Job item → Only the lines holding the word "Sector" are wanted; copy each of them from the listing.

Extracted entries →
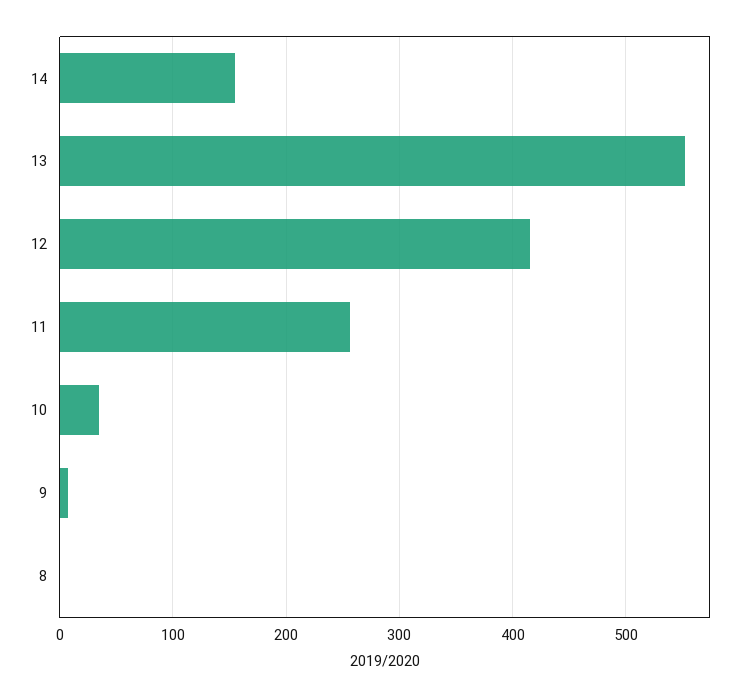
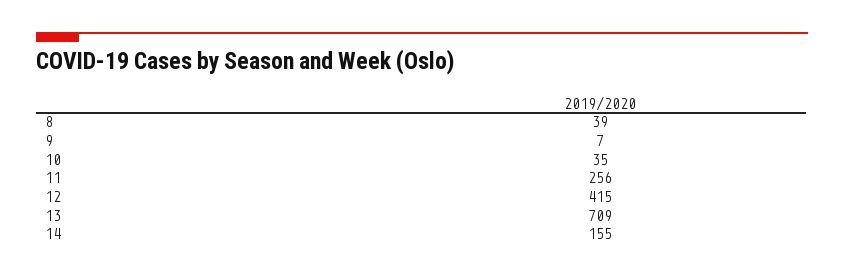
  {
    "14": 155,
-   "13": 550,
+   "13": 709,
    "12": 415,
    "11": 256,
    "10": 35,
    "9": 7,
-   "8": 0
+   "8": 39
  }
==
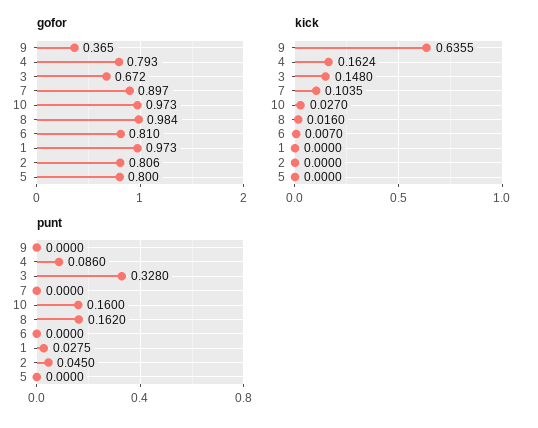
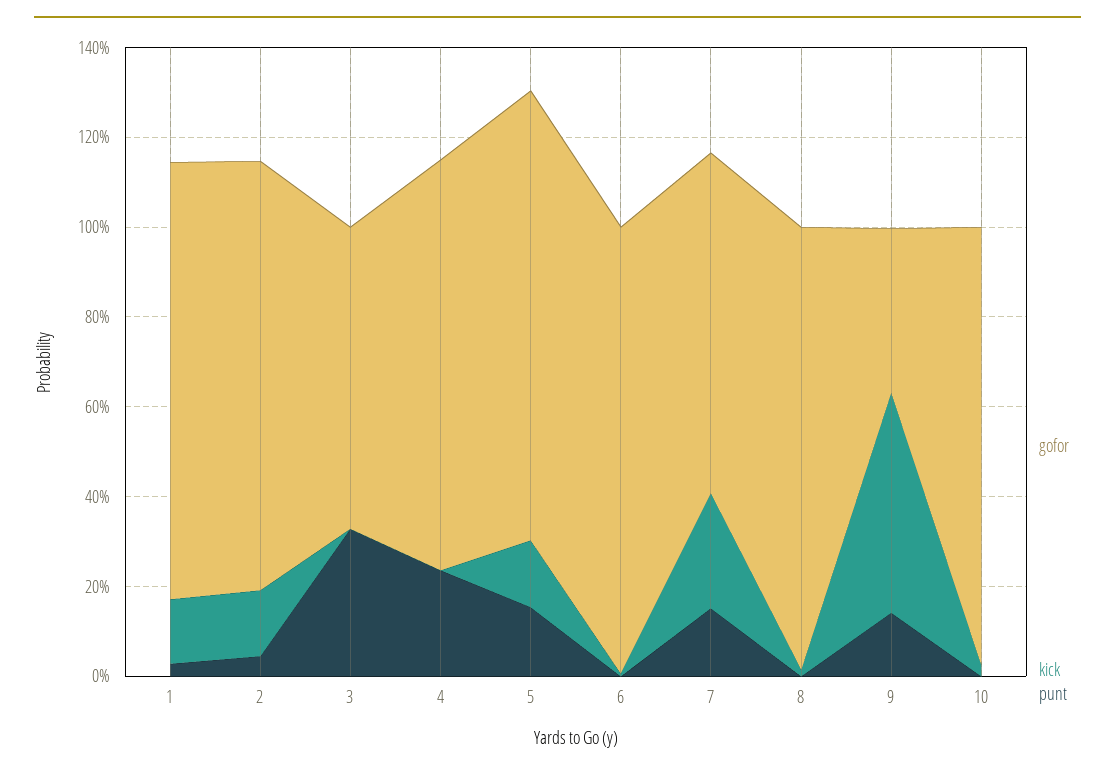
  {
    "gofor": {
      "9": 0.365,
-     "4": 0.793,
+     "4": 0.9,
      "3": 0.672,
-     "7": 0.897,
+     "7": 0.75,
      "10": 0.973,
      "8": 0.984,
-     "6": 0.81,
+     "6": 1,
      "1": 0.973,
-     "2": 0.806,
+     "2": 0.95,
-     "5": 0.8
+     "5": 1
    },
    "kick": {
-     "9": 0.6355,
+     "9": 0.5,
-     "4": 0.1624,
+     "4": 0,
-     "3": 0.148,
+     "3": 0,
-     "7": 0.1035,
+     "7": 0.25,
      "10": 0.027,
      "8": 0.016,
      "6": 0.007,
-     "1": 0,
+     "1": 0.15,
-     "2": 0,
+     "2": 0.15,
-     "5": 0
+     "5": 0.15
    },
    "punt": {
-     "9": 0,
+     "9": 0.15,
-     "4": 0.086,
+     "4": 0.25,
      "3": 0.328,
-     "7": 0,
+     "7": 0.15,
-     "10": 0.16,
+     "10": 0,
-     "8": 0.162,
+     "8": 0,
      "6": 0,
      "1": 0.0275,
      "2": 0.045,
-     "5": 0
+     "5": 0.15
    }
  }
==
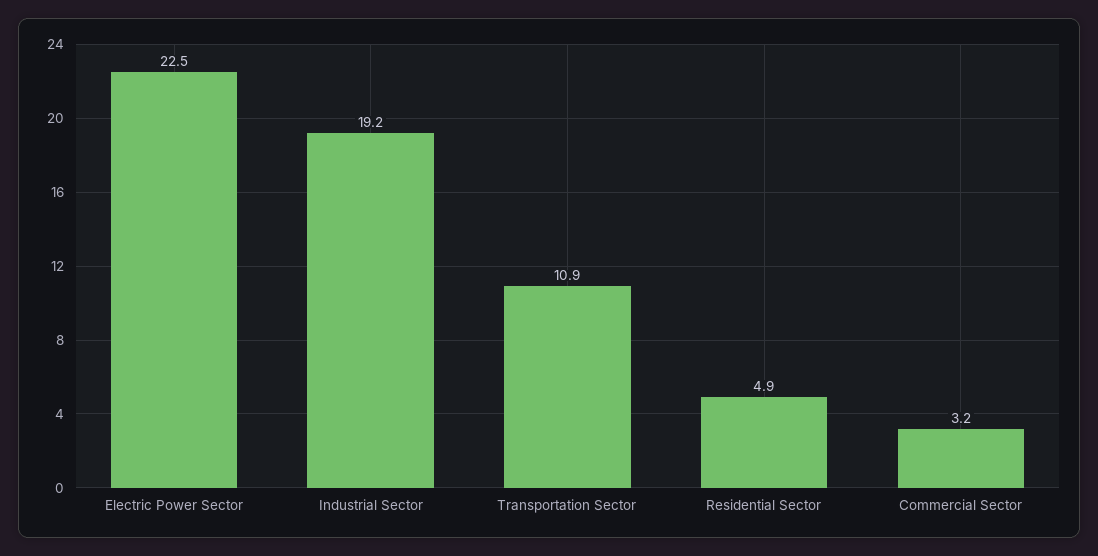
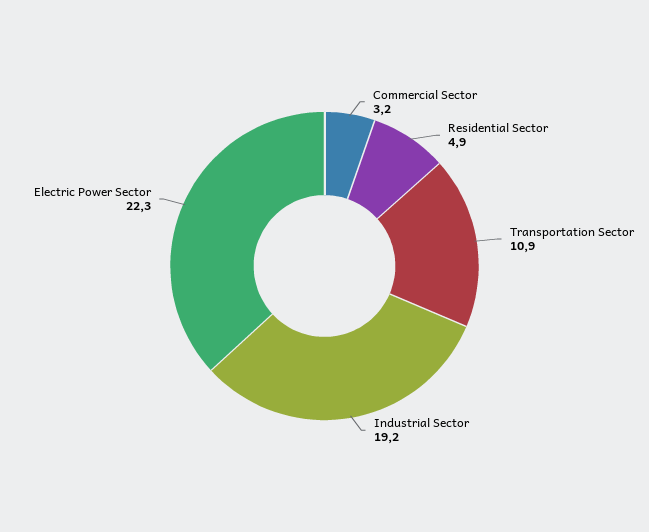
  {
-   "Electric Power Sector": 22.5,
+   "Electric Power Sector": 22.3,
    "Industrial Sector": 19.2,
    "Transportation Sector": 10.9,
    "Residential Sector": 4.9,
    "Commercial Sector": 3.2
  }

Task answer →
-   "Electric Power Sector": 22.5,
+   "Electric Power Sector": 22.3,
    "Industrial Sector": 19.2,
    "Transportation Sector": 10.9,
    "Residential Sector": 4.9,
    "Commercial Sector": 3.2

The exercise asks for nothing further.